Mit Blick auf die Finanzierung stellt die Weiterentwicklung des Morbi-RSA ein großes Thema dar. Wie immer bei Nullsummenspielen gibt es Beharrungstendenzen, da die Krankenkassen, die vom jetzigen Ausgleich profitieren, Änderungen sehr skeptisch sehen oder sogar ablehnen. Um voranzukommen, sollte sich die Reform am eigentlichen Ziel eines Risikostrukturausgleichs in einer solidarischen Krankenversicherung orientieren, nämlich an der Herstellung von Risikoäquivalenz, um einen funktionsfähigen Wettbewerb zwischen den Krankenkassen zu ermöglichen. Grundsätzlich muss sich jeder Reformvorschlag an diesem Ziel messen lassen. Am sinnvollsten scheint daher die Umsetzung eines Reformpaketes, das mehrere Instrumente enthält, um Fehlanreize zu vermeiden und einen Beitrag für faire Wettbewerbsbedingungen zu leisten. Allerdings gibt es auch noch Reformbaustellen außerhalb des eigentlichen Morbi-RSA, welche die Politik aufgreifen sollte: Dazu rechnen die Vereinheitlichung der Aufsicht oder die Begrenzung von Kodieranreizen.

Von Interesse bleibt auch, wie sich das Thema Bürgerversicherung weiterentwickeln wird. Erst am Ende des Wahlkampfes hat dieses Thema etwas Fahrt aufgenommen, allerdings ohne dass neue Erkenntnisse hinzugekommen wären. Gleich versichert heißt eben noch lange nicht gleich gut versichert. Hamburg scheint mit seinem Vorschlag für eine Kofinanzierung der Krankenkassenbeiträge für Beamte ohne Nachahmer zu bleiben. Bereits vor über 10 Jahren scheiterte die damalige rotgrüne Bundesregierung mit dem Versuch, eine staatliche Beteiligung an den Beiträgen GKV-versicherter Beamter einzuführen. Wenn man heute ein Krankenversicherungssystem auf der grünen Wiese neu zu konzipieren hätte, spräche vieles für einen einheitlichen Krankenversicherungsmarkt. Wir haben in Deutschland aber ein sehr gutes, leistungsfähiges und resilientes duales Krankenversicherungssystem, für das eine Weiterentwicklung lohnt. Die Bürgerversicherung löst hierbei keines der drängenden Probleme, die uns in absehbarer Zukunft herausfordern werden (demographischer Wandel, technischer Fortschritt, Umlagesystem).

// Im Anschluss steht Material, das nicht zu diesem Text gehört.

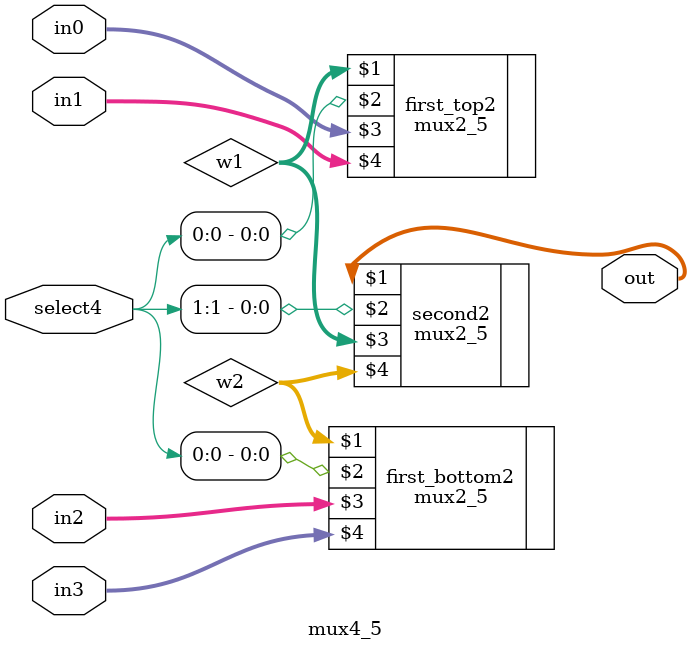
<source format=v>
module mux4_5(out, select4, in0, in1, in2, in3);
    input [1:0] select4;
    input [4:0] in0, in1, in2, in3;
    output [4:0] out;
    wire [4:0] w1, w2;
    mux2_5 first_top2(w1, select4[0], in0, in1);
    mux2_5 first_bottom2(w2, select4[0], in2, in3);
    mux2_5 second2(out, select4[1], w1, w2);
endmodule
</source>
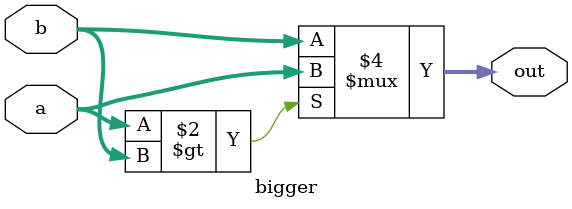
<source format=v>
`timescale 1ns / 1ps


module bigger(out,a,b);
input [2:0]a;
input [2:0]b;
output reg [2:0]out;
always@(*)
    begin
        if(a>b)
        out<=a;
        else    
        out<=b;
    end
endmodule

</source>
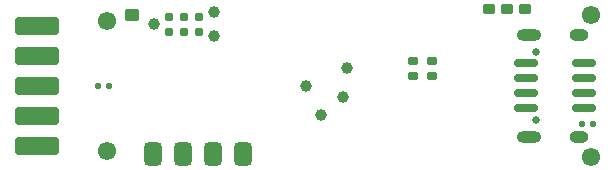
<source format=gbr>
G04 #@! TF.GenerationSoftware,KiCad,Pcbnew,7.0.7*
G04 #@! TF.CreationDate,2024-03-21T15:18:08+09:00*
G04 #@! TF.ProjectId,rs-probe,72732d70-726f-4626-952e-6b696361645f,rev?*
G04 #@! TF.SameCoordinates,Original*
G04 #@! TF.FileFunction,Soldermask,Bot*
G04 #@! TF.FilePolarity,Negative*
%FSLAX46Y46*%
G04 Gerber Fmt 4.6, Leading zero omitted, Abs format (unit mm)*
G04 Created by KiCad (PCBNEW 7.0.7) date 2024-03-21 15:18:08*
%MOMM*%
%LPD*%
G01*
G04 APERTURE LIST*
G04 Aperture macros list*
%AMRoundRect*
0 Rectangle with rounded corners*
0 $1 Rounding radius*
0 $2 $3 $4 $5 $6 $7 $8 $9 X,Y pos of 4 corners*
0 Add a 4 corners polygon primitive as box body*
4,1,4,$2,$3,$4,$5,$6,$7,$8,$9,$2,$3,0*
0 Add four circle primitives for the rounded corners*
1,1,$1+$1,$2,$3*
1,1,$1+$1,$4,$5*
1,1,$1+$1,$6,$7*
1,1,$1+$1,$8,$9*
0 Add four rect primitives between the rounded corners*
20,1,$1+$1,$2,$3,$4,$5,0*
20,1,$1+$1,$4,$5,$6,$7,0*
20,1,$1+$1,$6,$7,$8,$9,0*
20,1,$1+$1,$8,$9,$2,$3,0*%
G04 Aperture macros list end*
%ADD10RoundRect,0.400000X-1.500000X-0.400000X1.500000X-0.400000X1.500000X0.400000X-1.500000X0.400000X0*%
%ADD11C,0.650000*%
%ADD12O,2.100000X1.000000*%
%ADD13O,1.600000X1.000000*%
%ADD14C,1.552000*%
%ADD15RoundRect,0.200000X0.350000X-0.200000X0.350000X0.200000X-0.350000X0.200000X-0.350000X-0.200000X0*%
%ADD16C,0.990600*%
%ADD17C,0.787400*%
%ADD18C,1.000000*%
%ADD19RoundRect,0.137500X0.137500X0.137500X-0.137500X0.137500X-0.137500X-0.137500X0.137500X-0.137500X0*%
%ADD20RoundRect,0.175000X0.250000X-0.175000X0.250000X0.175000X-0.250000X0.175000X-0.250000X-0.175000X0*%
%ADD21RoundRect,0.137500X-0.137500X-0.137500X0.137500X-0.137500X0.137500X0.137500X-0.137500X0.137500X0*%
%ADD22RoundRect,0.375000X0.375000X0.625000X-0.375000X0.625000X-0.375000X-0.625000X0.375000X-0.625000X0*%
%ADD23RoundRect,0.275000X0.325000X0.275000X-0.325000X0.275000X-0.325000X-0.275000X0.325000X-0.275000X0*%
%ADD24RoundRect,0.150000X-0.825000X-0.150000X0.825000X-0.150000X0.825000X0.150000X-0.825000X0.150000X0*%
G04 APERTURE END LIST*
D10*
X132100000Y-87920000D03*
X132100000Y-90460000D03*
X132100000Y-93000000D03*
X132100000Y-95540000D03*
X132100000Y-98080000D03*
D11*
X174300000Y-95890000D03*
X174300000Y-90110000D03*
D12*
X173770000Y-97320000D03*
D13*
X177950000Y-97320000D03*
D12*
X173770000Y-88680000D03*
D13*
X177950000Y-88680000D03*
D14*
X179000000Y-99000000D03*
X138000000Y-98500000D03*
X138000000Y-87500000D03*
X179000000Y-87000000D03*
D15*
X170400000Y-86508000D03*
X171900000Y-86508000D03*
X173400000Y-86508000D03*
D16*
X141960000Y-87800000D03*
X147040000Y-86784000D03*
X147040000Y-88816000D03*
D17*
X143230000Y-87165000D03*
X143230000Y-88435000D03*
X144500000Y-87165000D03*
X144500000Y-88435000D03*
X145770000Y-87165000D03*
X145770000Y-88435000D03*
D18*
X154900000Y-93000000D03*
D19*
X179150000Y-96250000D03*
X178250000Y-96250000D03*
D18*
X158000000Y-94000000D03*
X158300000Y-91500000D03*
D20*
X163925000Y-92175000D03*
X163925000Y-90875000D03*
D18*
X156100000Y-95500000D03*
D21*
X137250000Y-93000000D03*
X138150000Y-93000000D03*
D22*
X149500000Y-98800000D03*
X144460000Y-98800000D03*
D20*
X165575000Y-92175000D03*
X165575000Y-90875000D03*
D23*
X140100000Y-87000000D03*
D22*
X141950000Y-98800000D03*
X147000000Y-98800000D03*
D24*
X173475000Y-94905000D03*
X173475000Y-93635000D03*
X173475000Y-92365000D03*
X173475000Y-91095000D03*
X178425000Y-91095000D03*
X178425000Y-92365000D03*
X178425000Y-93635000D03*
X178425000Y-94905000D03*
M02*

</source>
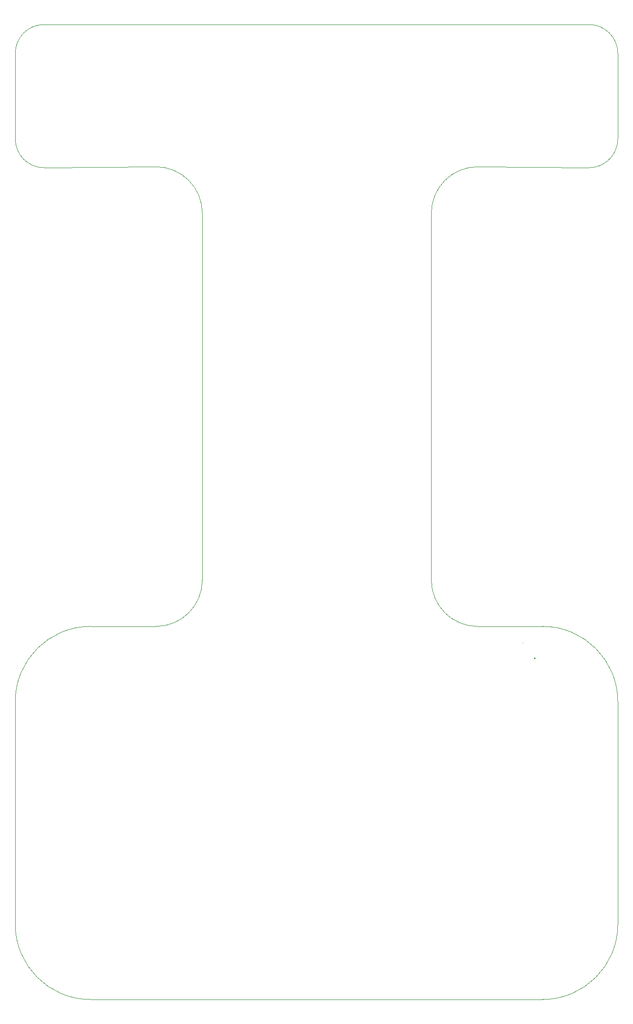
<source format=gbr>
%TF.GenerationSoftware,KiCad,Pcbnew,7.0.7*%
%TF.CreationDate,2024-02-03T16:55:10+08:00*%
%TF.ProjectId,lekirbot,6c656b69-7262-46f7-942e-6b696361645f,rev?*%
%TF.SameCoordinates,Original*%
%TF.FileFunction,Profile,NP*%
%FSLAX46Y46*%
G04 Gerber Fmt 4.6, Leading zero omitted, Abs format (unit mm)*
G04 Created by KiCad (PCBNEW 7.0.7) date 2024-02-03 16:55:10*
%MOMM*%
%LPD*%
G01*
G04 APERTURE LIST*
%TA.AperFunction,Profile*%
%ADD10C,0.050000*%
%TD*%
G04 APERTURE END LIST*
D10*
X64770357Y-51374043D02*
G75*
G03*
X56703440Y-43374323I-7999957J43D01*
G01*
X56770400Y-122758000D02*
X45436200Y-122758000D01*
X136575800Y-135758000D02*
X136575800Y-174198000D01*
X32436200Y-174198000D02*
G75*
G03*
X45436200Y-187198000I13000000J0D01*
G01*
X122352200Y-128244400D02*
G75*
G03*
X122352200Y-128244400I-127000J0D01*
G01*
X37435800Y-18796000D02*
X131575800Y-18796000D01*
X123575800Y-187198000D02*
X45436200Y-187198000D01*
X136575800Y-23796000D02*
G75*
G03*
X131575800Y-18796000I-5000000J0D01*
G01*
X37435800Y-18796000D02*
G75*
G03*
X32435800Y-23796000I0J-5000000D01*
G01*
X136575800Y-135758000D02*
G75*
G03*
X123575800Y-122758000I-13000000J0D01*
G01*
X104343600Y-114758000D02*
X104343600Y-51374297D01*
X45436200Y-122758000D02*
G75*
G03*
X32436200Y-135758000I0J-13000000D01*
G01*
X123575800Y-187198000D02*
G75*
G03*
X136575800Y-174198000I0J13000000D01*
G01*
X104343600Y-114758000D02*
G75*
G03*
X112343600Y-122758000I8000000J0D01*
G01*
X136575800Y-23796000D02*
X136575800Y-38535600D01*
X32435800Y-38535600D02*
X32435800Y-23796000D01*
X120193201Y-125602800D02*
G75*
G03*
X120193201Y-125602800I-1J0D01*
G01*
X37435800Y-43535600D02*
X56703440Y-43374323D01*
X112410812Y-43374582D02*
G75*
G03*
X104343600Y-51374297I-67212J-7999718D01*
G01*
X56770400Y-122758000D02*
G75*
G03*
X64770400Y-114758000I0J8000000D01*
G01*
X112410812Y-43374579D02*
X131575800Y-43535600D01*
X64770400Y-114758000D02*
X64770400Y-51374043D01*
X131575800Y-43535600D02*
G75*
G03*
X136575800Y-38535600I0J5000000D01*
G01*
X32435800Y-38535600D02*
G75*
G03*
X37435800Y-43535600I5000000J0D01*
G01*
X123575800Y-122758000D02*
X112343600Y-122758000D01*
X32436200Y-174198000D02*
X32436200Y-135758000D01*
M02*

</source>
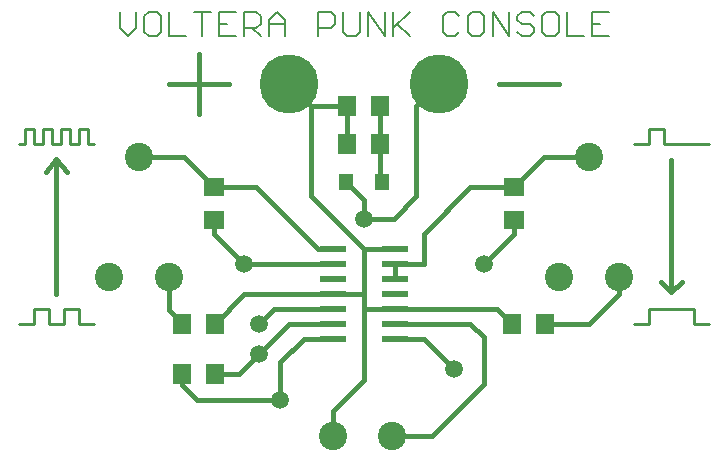
<source format=gtl>
G75*
%MOIN*%
%OFA0B0*%
%FSLAX24Y24*%
%IPPOS*%
%LPD*%
%AMOC8*
5,1,8,0,0,1.08239X$1,22.5*
%
%ADD10C,0.0070*%
%ADD11R,0.0866X0.0236*%
%ADD12C,0.0945*%
%ADD13R,0.0472X0.0551*%
%ADD14C,0.1969*%
%ADD15R,0.0709X0.0630*%
%ADD16R,0.0630X0.0709*%
%ADD17C,0.0160*%
%ADD18C,0.0591*%
%ADD19C,0.0100*%
D10*
X003785Y015841D02*
X004062Y016118D01*
X004062Y016671D01*
X004337Y016533D02*
X004337Y015979D01*
X004476Y015841D01*
X004753Y015841D01*
X004891Y015979D01*
X004891Y016533D01*
X004753Y016671D01*
X004476Y016671D01*
X004337Y016533D01*
X003508Y016671D02*
X003508Y016118D01*
X003785Y015841D01*
X005166Y015841D02*
X005720Y015841D01*
X006271Y015841D02*
X006271Y016671D01*
X005995Y016671D02*
X006548Y016671D01*
X006823Y016671D02*
X006823Y015841D01*
X007377Y015841D01*
X007652Y015841D02*
X007652Y016671D01*
X008067Y016671D01*
X008206Y016533D01*
X008206Y016256D01*
X008067Y016118D01*
X007652Y016118D01*
X007929Y016118D02*
X008206Y015841D01*
X008481Y015841D02*
X008481Y016395D01*
X008758Y016671D01*
X009035Y016395D01*
X009035Y015841D01*
X009035Y016256D02*
X008481Y016256D01*
X007377Y016671D02*
X006823Y016671D01*
X006823Y016256D02*
X007100Y016256D01*
X005166Y016671D02*
X005166Y015841D01*
X010138Y015841D02*
X010138Y016671D01*
X010553Y016671D01*
X010692Y016533D01*
X010692Y016256D01*
X010553Y016118D01*
X010138Y016118D01*
X010967Y015979D02*
X011105Y015841D01*
X011382Y015841D01*
X011521Y015979D01*
X011521Y016671D01*
X011796Y016671D02*
X012349Y015841D01*
X012349Y016671D01*
X012624Y016671D02*
X012624Y015841D01*
X012624Y016118D02*
X013178Y016671D01*
X012763Y016256D02*
X013178Y015841D01*
X014282Y015979D02*
X014420Y015841D01*
X014697Y015841D01*
X014835Y015979D01*
X015110Y015979D02*
X015249Y015841D01*
X015526Y015841D01*
X015664Y015979D01*
X015664Y016533D01*
X015526Y016671D01*
X015249Y016671D01*
X015110Y016533D01*
X015110Y015979D01*
X014835Y016533D02*
X014697Y016671D01*
X014420Y016671D01*
X014282Y016533D01*
X014282Y015979D01*
X015939Y015841D02*
X015939Y016671D01*
X016493Y015841D01*
X016493Y016671D01*
X016768Y016533D02*
X016768Y016395D01*
X016906Y016256D01*
X017183Y016256D01*
X017322Y016118D01*
X017322Y015979D01*
X017183Y015841D01*
X016906Y015841D01*
X016768Y015979D01*
X016768Y016533D02*
X016906Y016671D01*
X017183Y016671D01*
X017322Y016533D01*
X017597Y016533D02*
X017597Y015979D01*
X017735Y015841D01*
X018012Y015841D01*
X018150Y015979D01*
X018150Y016533D01*
X018012Y016671D01*
X017735Y016671D01*
X017597Y016533D01*
X018425Y016671D02*
X018425Y015841D01*
X018979Y015841D01*
X019254Y015841D02*
X019808Y015841D01*
X019531Y016256D02*
X019254Y016256D01*
X019254Y016671D02*
X019254Y015841D01*
X019254Y016671D02*
X019808Y016671D01*
X011796Y016671D02*
X011796Y015841D01*
X010967Y015979D02*
X010967Y016671D01*
D11*
X010626Y008771D03*
X010626Y008271D03*
X010626Y007771D03*
X010626Y007271D03*
X010626Y006771D03*
X010626Y006271D03*
X010626Y005771D03*
X012674Y005771D03*
X012674Y006271D03*
X012674Y006771D03*
X012674Y007271D03*
X012674Y007771D03*
X012674Y008271D03*
X012674Y008771D03*
D12*
X018150Y007826D03*
X020150Y007826D03*
X019150Y011826D03*
X012595Y002527D03*
X010626Y002527D03*
X005150Y007826D03*
X003150Y007826D03*
X004150Y011826D03*
D13*
X011059Y010985D03*
X012241Y010985D03*
D14*
X014150Y014271D03*
X009150Y014271D03*
D15*
X006650Y010822D03*
X006650Y009719D03*
X016650Y009719D03*
X016650Y010822D03*
D16*
X012201Y012271D03*
X011099Y012271D03*
X011099Y013521D03*
X012201Y013521D03*
X016599Y006271D03*
X017701Y006271D03*
X006701Y006271D03*
X005599Y006271D03*
X005587Y004595D03*
X006689Y004595D03*
D17*
X006099Y003708D02*
X005587Y004219D01*
X005587Y004595D01*
X006099Y003708D02*
X008855Y003708D01*
X008855Y004975D01*
X009650Y005771D01*
X010626Y005771D01*
X010650Y005747D01*
X010626Y006271D02*
X009150Y006271D01*
X008150Y005271D01*
X007475Y004595D01*
X006689Y004595D01*
X006701Y006271D02*
X007150Y006719D01*
X007150Y006771D01*
X007650Y007271D01*
X010626Y007271D01*
X011650Y007271D01*
X011650Y008771D01*
X009900Y010521D01*
X009900Y013521D01*
X009150Y014271D01*
X009900Y013521D02*
X011099Y013521D01*
X011099Y012271D01*
X012201Y012271D02*
X012201Y011025D01*
X012241Y010985D01*
X011650Y010395D02*
X011650Y009771D01*
X012650Y009771D01*
X013400Y010521D01*
X013400Y013521D01*
X014150Y014271D01*
X012201Y013521D02*
X012201Y012271D01*
X011059Y010985D02*
X011650Y010395D01*
X013650Y009271D02*
X013650Y008271D01*
X012674Y008271D01*
X012674Y007771D01*
X012650Y008271D02*
X012674Y008271D01*
X012674Y008771D02*
X011650Y008771D01*
X010650Y008794D02*
X010626Y008771D01*
X010119Y008771D01*
X008067Y010822D01*
X006650Y010822D01*
X005646Y011826D01*
X004150Y011826D01*
X006150Y013271D02*
X006150Y015271D01*
X007150Y014271D02*
X005150Y014271D01*
X001750Y011321D02*
X001400Y011771D01*
X001050Y011321D01*
X001400Y011771D02*
X001400Y007271D01*
X005150Y006719D02*
X005150Y007826D01*
X005150Y006719D02*
X005599Y006271D01*
X008150Y006271D02*
X008650Y006771D01*
X010626Y006771D01*
X011650Y006771D02*
X011650Y004377D01*
X010626Y003353D01*
X010626Y002527D01*
X012595Y002527D02*
X013906Y002527D01*
X015650Y004271D01*
X015650Y005822D01*
X015201Y006271D01*
X012674Y006271D01*
X012674Y006771D02*
X016099Y006771D01*
X016599Y006271D01*
X017701Y006271D02*
X019150Y006271D01*
X020150Y007271D01*
X020150Y007826D01*
X021550Y007671D02*
X021900Y007321D01*
X022250Y007671D01*
X021900Y007321D02*
X021900Y011721D01*
X019150Y011826D02*
X017654Y011826D01*
X016650Y010822D01*
X015201Y010822D01*
X013650Y009271D01*
X015650Y008271D02*
X016650Y009271D01*
X016650Y009719D01*
X012674Y006771D02*
X011650Y006771D01*
X011650Y007271D01*
X010626Y008271D02*
X007650Y008271D01*
X006650Y009271D01*
X006650Y009719D01*
X007650Y008271D02*
X008099Y008271D01*
X012674Y005771D02*
X013650Y005771D01*
X014650Y004771D01*
X016150Y014271D02*
X018150Y014271D01*
D18*
X011650Y009771D03*
X015650Y008271D03*
X014650Y004771D03*
X008855Y003708D03*
X008150Y005271D03*
X008150Y006271D03*
X007650Y008271D03*
D19*
X002650Y006271D02*
X002150Y006271D01*
X002150Y006771D01*
X001650Y006771D01*
X001650Y006271D01*
X001150Y006271D01*
X001150Y006771D01*
X000650Y006771D01*
X000650Y006271D01*
X000150Y006271D01*
X000150Y012271D02*
X000350Y012271D01*
X000350Y012771D01*
X000650Y012771D01*
X000650Y012271D01*
X000950Y012271D01*
X000950Y012771D01*
X001250Y012771D01*
X001250Y012271D01*
X001550Y012271D01*
X001550Y012771D01*
X001850Y012771D01*
X001850Y012271D01*
X002150Y012271D01*
X002150Y012771D01*
X002450Y012771D01*
X002450Y012271D01*
X002650Y012271D01*
X020650Y012271D02*
X021150Y012271D01*
X021150Y012771D01*
X021650Y012771D01*
X021650Y012271D01*
X023150Y012271D01*
X022650Y006771D02*
X021150Y006771D01*
X021150Y006271D01*
X020650Y006271D01*
X022650Y006271D02*
X023150Y006271D01*
X022650Y006271D02*
X022650Y006771D01*
M02*

</source>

Seit mindestens 10 bis 15 Jahren treiben Politik, Krankenkassen und Industrie die Digitalisierung des Gesundheitswesens voran. Die Vernetzung der Akteure im Gesundheitswesen ist ein zentraler Schwerpunkt der kommenden Jahre. Dabei geht es nicht nur um neue Technologien, sondern auch um Maßnahmen zur Verbesserung von Prävention und Versorgung. Menschen können unabhängig von ihrem Wohnort mit medizinischen Geräten ausgestattet werden, die täglich zentrale Daten an ein Telemedizinzentrum oder an den behandelnden Haus- oder Facharzt übertragen. Insbesondere das Hochlohnland Deutschland kann aus einer stärkeren Beteiligung an globalen gesundheitsrelevanten Informations- und Kommunikationstechnologien auch wirtschaftlich Vorteile ziehen. Allerdings hinkt Deutschland mit Blick auf Digitalisierungsfragen hinterher, so dass sich das Potenzial der Digitalisierung noch nicht entfalten kann, wie auch die endlosen Diskussionen über die elektronische Gesundheitskarte (eGK) zeigen. Will man die Vorteile der Digitalisierung umsetzten, bedarf es weiterer gemeinsamer Anstrengungen, da Insellösungen keine langfristigen Erfolge versprechen und ohne die nötige Interoperabilität keine größeren Wirkungen zu erwarten sind. In Deutschland hat der Gesetzgeber mit dem E-Health-Gesetz enge zeitliche Vorgaben gemacht und es bleibt spannend, welche Auswirkungen etwa bei Nichteinhaltung der Fristen damit einhergehen.